• [Task goal] Each line of the data below that holds the word "wall" is to be reported in full.
╔══
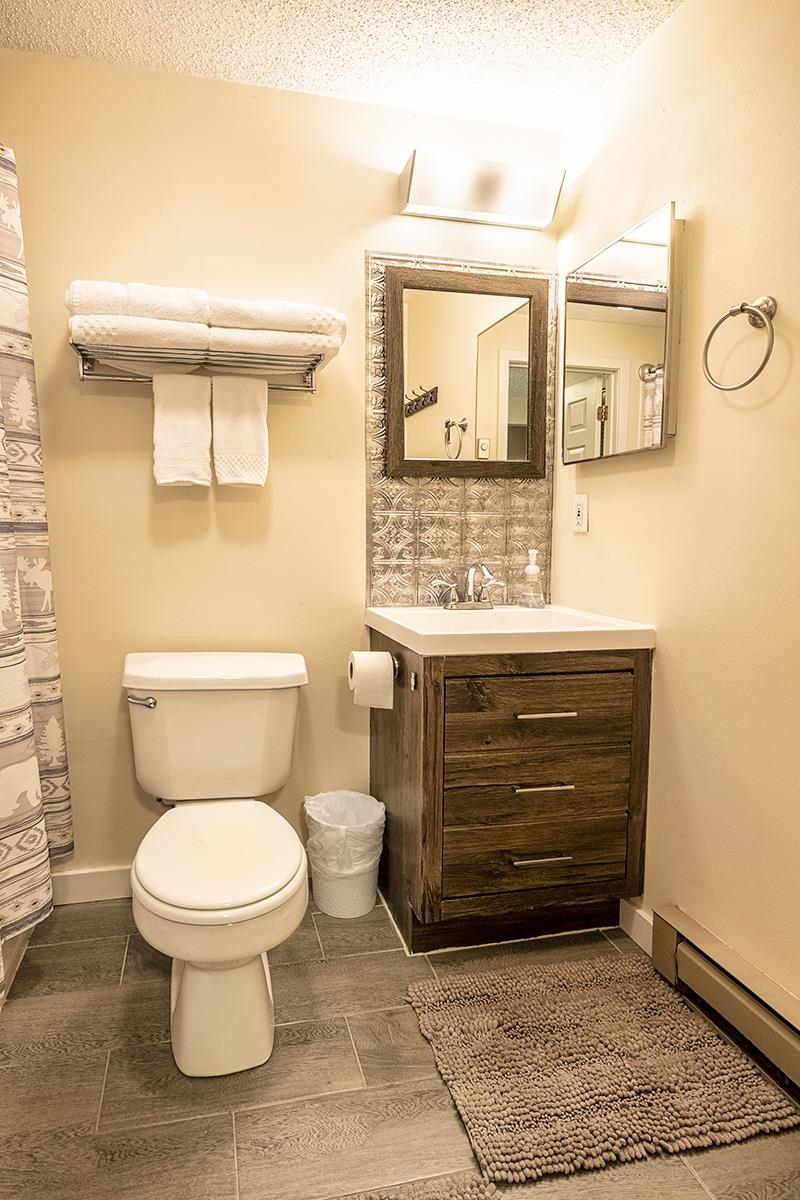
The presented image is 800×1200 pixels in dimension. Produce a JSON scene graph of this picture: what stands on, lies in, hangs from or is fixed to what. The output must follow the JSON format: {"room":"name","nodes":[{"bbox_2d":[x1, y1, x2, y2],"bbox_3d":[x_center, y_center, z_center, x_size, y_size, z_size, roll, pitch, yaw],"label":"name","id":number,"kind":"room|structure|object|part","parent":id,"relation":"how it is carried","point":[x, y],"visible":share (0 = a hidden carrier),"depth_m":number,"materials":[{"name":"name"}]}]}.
{"room":"bathroom","nodes":[
{"label":"bathroom","id":0,"kind":"room"},
{"bbox_2d":[0,136,74,999],"bbox_3d":[-0.847,-0.164,1.337,0.131,2.016,1.212,-1,6,-13],"label":"shower curtain","id":1,"kind":"object","parent":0,"point":[3,827],"visible":0.99,"depth_m":1.66,"materials":[{"name":"fabric"}]},
{"bbox_2d":[0,47,567,899],"bbox_3d":[-0.488,-0.300,2.127,2.224,2.433,0.114,-1,6,-13],"label":"back wall","id":2,"kind":"structure","parent":0,"point":[134,489],"depth_m":2.03,"materials":[{"name":"beige paint"}]},
{"bbox_2d":[51,865,132,904],"bbox_3d":[-0.697,0.865,2.132,1.003,0.099,0.014,-1,6,-13],"label":"baseboard","id":3,"kind":"structure","parent":2,"relation":"attached to","point":[85,884],"depth_m":2.08,"materials":[{"name":"white paint"}]},
{"bbox_2d":[74,340,332,389],"bbox_3d":[-0.508,-0.648,1.903,0.654,0.108,0.232,-1,6,-13],"label":"towel rack","id":4,"kind":"object","parent":2,"relation":"attached to","point":[311,369],"visible":0.71,"depth_m":1.86,"materials":[{"name":"silver metal"}]},
{"bbox_2d":[68,314,211,351],"bbox_3d":[-0.652,-0.695,1.825,0.348,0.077,0.205,-1,6,-13],"label":"folded towel","id":5,"kind":"object","parent":4,"relation":"on","point":[190,327],"visible":0.72,"depth_m":1.73,"materials":[{"name":"white fabric"}]},
{"bbox_2d":[65,282,212,324],"bbox_3d":[-0.656,-0.768,1.817,0.363,0.100,0.174,-1,6,-13],"label":"folded towel","id":6,"kind":"object","parent":5,"relation":"on","point":[159,315],"visible":0.7,"depth_m":1.74,"materials":[{"name":"white fabric"}]},
{"bbox_2d":[151,373,212,490],"bbox_3d":[-0.574,-0.462,1.893,0.155,0.326,0.063,-1,6,-13],"label":"hand towel","id":7,"kind":"object","parent":4,"relation":"hanging from","point":[192,414],"visible":0.98,"depth_m":1.87,"materials":[{"name":"white fabric"}]},
{"bbox_2d":[211,375,269,489],"bbox_3d":[-0.418,-0.470,1.929,0.150,0.322,0.055,-1,6,-13],"label":"hand towel","id":8,"kind":"object","parent":4,"relation":"hanging from","point":[248,398],"visible":0.98,"depth_m":1.91,"materials":[{"name":"white fabric"}]},
{"bbox_2d":[207,324,344,371],"bbox_3d":[-0.333,-0.706,1.936,0.359,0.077,0.212,-1,6,-13],"label":"folded towel","id":9,"kind":"object","parent":4,"relation":"on","point":[295,339],"visible":0.72,"depth_m":1.84,"materials":[{"name":"white fabric"}]},
{"bbox_2d":[208,296,347,337],"bbox_3d":[-0.326,-0.785,1.945,0.386,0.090,0.227,-1,6,-13],"label":"folded towel","id":10,"kind":"object","parent":4,"relation":"on","point":[264,325],"visible":0.76,"depth_m":1.84,"materials":[{"name":"white fabric"}]},
{"bbox_2d":[364,253,554,609],"bbox_3d":[0.240,-0.527,2.215,0.617,1.093,0.009,-1,6,-13],"label":"tile backsplash","id":11,"kind":"structure","parent":2,"relation":"attached to","point":[486,506],"depth_m":2.21,"materials":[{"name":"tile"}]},
{"bbox_2d":[383,262,550,481],"bbox_3d":[0.259,-0.715,2.180,0.558,0.662,0.029,-1,6,-13],"label":"framed mirror","id":12,"kind":"object","parent":11,"relation":"attached to","point":[420,299],"visible":0.99,"depth_m":2.18,"materials":[{"name":"brown mirror"}]},
{"bbox_2d":[400,148,564,229],"bbox_3d":[0.286,-1.252,2.082,0.478,0.142,0.134,-1,6,-13],"label":"vanity light","id":13,"kind":"object","parent":2,"relation":"attached to","point":[497,210],"visible":0.99,"depth_m":2.04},
{"bbox_2d":[0,0,689,126],"bbox_3d":[-0.112,-1.422,0.652,2.275,0.105,2.887,-1,6,-13],"label":"ceiling","id":14,"kind":"structure","parent":0,"point":[260,62],"depth_m":1.81,"materials":[{"name":"white paint"}]},
{"bbox_2d":[0,888,799,1199],"bbox_3d":[-0.127,1.088,0.853,2.359,0.097,2.993,-1,6,-13],"label":"floor","id":15,"kind":"structure","parent":0,"point":[365,959],"depth_m":1.37,"materials":[{"name":"brown tile"}]},
{"bbox_2d":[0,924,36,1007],"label":"bathtub","id":16,"kind":"object","parent":15,"relation":"on","point":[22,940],"visible":0.21,"depth_m":1.76,"materials":[{"name":"white"}]},
{"bbox_2d":[123,654,311,1078],"bbox_3d":[-0.415,0.576,1.682,0.499,0.767,0.854,-1,6,-13],"label":"toilet","id":17,"kind":"object","parent":15,"relation":"on","point":[183,982],"visible":0.99,"depth_m":1.53,"materials":[{"name":"white ceramic"}]},
{"bbox_3d":[-0.652,0.259,1.799,0.068,0.031,0.049,-1,6,-13],"label":"flush lever","id":18,"kind":"part","parent":17,"relation":"part of","materials":[{"name":"silver metal"}]},
{"bbox_3d":[-0.385,0.563,1.597,0.366,0.043,0.477,-1,6,-13],"label":"toilet seat","id":19,"kind":"part","parent":17,"relation":"part of","materials":[{"name":"white plastic"}]},
{"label":"toilet base","id":20,"kind":"part","parent":17,"relation":"part of","materials":[{"name":"white ceramic"}]},
{"bbox_2d":[304,790,385,918],"bbox_3d":[-0.133,0.764,2.080,0.247,0.320,0.249,-1,6,-13],"label":"trash can","id":21,"kind":"object","parent":15,"relation":"on","point":[369,905],"visible":0.88,"depth_m":2.00,"materials":[{"name":"white plastic"}]},
{"bbox_2d":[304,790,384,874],"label":"trash bag","id":22,"kind":"object","parent":21,"relation":"in","point":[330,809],"visible":0.69,"depth_m":2.03,"materials":[{"name":"white plastic"}]},
{"bbox_2d":[330,1173,506,1199],"bbox_3d":[-0.119,1.027,0.832,0.771,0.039,0.573,-1,6,-13],"label":"bath mat","id":23,"kind":"object","parent":15,"relation":"on","point":[453,1196],"visible":0.99,"depth_m":1.14,"materials":[{"name":"carpet"}]},
{"bbox_2d":[370,632,652,953],"bbox_3d":[0.326,0.508,2.023,0.664,0.833,0.589,-1,6,-13],"label":"vanity cabinet","id":24,"kind":"object","parent":15,"relation":"on","point":[425,722],"visible":0.88,"depth_m":1.79,"materials":[{"name":"brown wood"}]},
{"bbox_2d":[349,655,402,682],"bbox_3d":[-0.036,0.190,1.871,0.157,0.058,0.095,-1,6,-13],"label":"toilet paper holder","id":25,"kind":"object","parent":24,"relation":"attached to","point":[395,665],"visible":0.47,"depth_m":1.88,"materials":[{"name":"metal"}]},
{"bbox_2d":[348,650,393,709],"bbox_3d":[-0.051,0.217,1.922,0.115,0.143,0.110,-1,6,-13],"label":"toilet paper roll","id":26,"kind":"object","parent":25,"relation":"on","point":[383,656],"visible":0.98,"depth_m":1.88,"materials":[{"name":"white paper"}]},
{"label":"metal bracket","id":27,"kind":"part","parent":24,"relation":"part of","materials":[{"name":"silver metal"}]},
{"bbox_2d":[365,604,655,657],"bbox_3d":[0.319,0.099,1.966,0.675,0.111,0.550,-1,6,-13],"label":"sink","id":28,"kind":"object","parent":24,"relation":"on","point":[374,611],"visible":0.88,"depth_m":1.79,"materials":[{"name":"white ceramic"}]},
{"bbox_2d":[430,562,503,610],"bbox_3d":[0.264,-0.049,2.118,0.243,0.150,0.150,-1,6,-13],"label":"faucet","id":29,"kind":"object","parent":28,"relation":"on","point":[472,571],"visible":1,"depth_m":2.14,"materials":[{"name":"silver metal"}]},
{"bbox_2d":[517,548,545,608],"bbox_3d":[0.465,-0.075,2.205,0.076,0.189,0.078,-1,6,-13],"label":"soap dispenser","id":30,"kind":"object","parent":28,"relation":"on","point":[532,569],"visible":0.99,"depth_m":2.19,"materials":[{"name":"clear"}]},
{"bbox_3d":[0.380,0.669,1.811,0.489,0.162,0.033,-1,6,-13],"label":"drawer","id":31,"kind":"part","parent":24,"relation":"part of","materials":[{"name":"brown wood"}]},
{"bbox_3d":[0.388,0.470,1.790,0.484,0.166,0.042,-1,6,-13],"label":"drawer","id":32,"kind":"part","parent":24,"relation":"part of","materials":[{"name":"brown wood"}]},
{"bbox_3d":[0.383,0.286,1.752,0.486,0.174,0.030,-1,6,-13],"label":"drawer","id":33,"kind":"part","parent":24,"relation":"part of","materials":[{"name":"brown wood"}]},
{"bbox_3d":[0.399,0.673,1.794,0.141,0.012,0.045,-1,6,-13],"label":"drawer pull","id":34,"kind":"part","parent":24,"relation":"part of","materials":[{"name":"metal"}]},
{"bbox_3d":[0.394,0.481,1.774,0.148,0.012,0.051,-1,6,-13],"label":"drawer pull","id":35,"kind":"part","parent":24,"relation":"part of","materials":[{"name":"metal"}]},
{"bbox_3d":[0.399,0.288,1.750,0.140,0.013,0.049,-1,6,-13],"label":"drawer pull","id":36,"kind":"part","parent":24,"relation":"part of","materials":[{"name":"metal"}]},
{"bbox_2d":[403,952,798,1190],"bbox_3d":[0.415,0.964,1.492,0.647,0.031,0.534,-1,6,-13],"label":"bath mat","id":37,"kind":"object","parent":15,"relation":"on","point":[535,1114],"visible":0.99,"depth_m":1.40,"materials":[{"name":"carpet"}]},
{"bbox_2d":[554,0,799,1036],"bbox_3d":[0.930,-0.187,1.033,0.111,2.423,2.700,-1,6,-13],"label":"right wall","id":38,"kind":"structure","parent":0,"point":[705,245],"depth_m":1.57,"materials":[{"name":"beige paint"}]},
{"bbox_2d":[572,493,588,532],"bbox_3d":[0.600,-0.276,2.138,0.009,0.116,0.074,-1,6,-13],"label":"wall outlet","id":39,"kind":"object","parent":38,"relation":"attached to","point":[579,510],"visible":0.98,"depth_m":2.13,"materials":[{"name":"white plastic"}]},
{"bbox_2d":[560,200,684,464],"bbox_3d":[0.641,-0.706,1.933,0.060,0.593,0.532,-1,6,-13],"label":"medicine cabinet","id":40,"kind":"object","parent":38,"relation":"attached to","point":[656,440],"visible":0.99,"depth_m":1.84,"materials":[{"name":"mirror"}]},
{"bbox_2d":[619,898,653,954],"bbox_3d":[0.696,0.899,1.859,0.014,0.095,0.246,-1,6,-13],"label":"baseboard","id":41,"kind":"structure","parent":38,"relation":"attached to","point":[640,912],"depth_m":1.88,"materials":[{"name":"white paint"}]},
{"bbox_2d":[651,903,799,1114],"bbox_3d":[0.850,0.912,1.143,0.070,0.163,1.168,-1,6,-13],"label":"baseboard heater","id":42,"kind":"object","parent":38,"relation":"attached to","point":[672,917],"visible":0.97,"depth_m":1.48,"materials":[{"name":"beige metal"}]},
{"bbox_2d":[703,295,777,392],"bbox_3d":[0.750,-0.533,1.427,0.081,0.201,0.188,-1,6,-13],"label":"towel ring","id":43,"kind":"object","parent":38,"relation":"attached to","point":[742,308],"visible":0.98,"depth_m":1.41,"materials":[{"name":"silver metal"}]}
]}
╚══
• [Solution to this problem]
{"bbox_2d":[0,47,567,899],"bbox_3d":[-0.488,-0.300,2.127,2.224,2.433,0.114,-1,6,-13],"label":"back wall","id":2,"kind":"structure","parent":0,"point":[134,489],"depth_m":2.03,"materials":[{"name":"beige paint"}]},
{"bbox_2d":[554,0,799,1036],"bbox_3d":[0.930,-0.187,1.033,0.111,2.423,2.700,-1,6,-13],"label":"right wall","id":38,"kind":"structure","parent":0,"point":[705,245],"depth_m":1.57,"materials":[{"name":"beige paint"}]},
{"bbox_2d":[572,493,588,532],"bbox_3d":[0.600,-0.276,2.138,0.009,0.116,0.074,-1,6,-13],"label":"wall outlet","id":39,"kind":"object","parent":38,"relation":"attached to","point":[579,510],"visible":0.98,"depth_m":2.13,"materials":[{"name":"white plastic"}]},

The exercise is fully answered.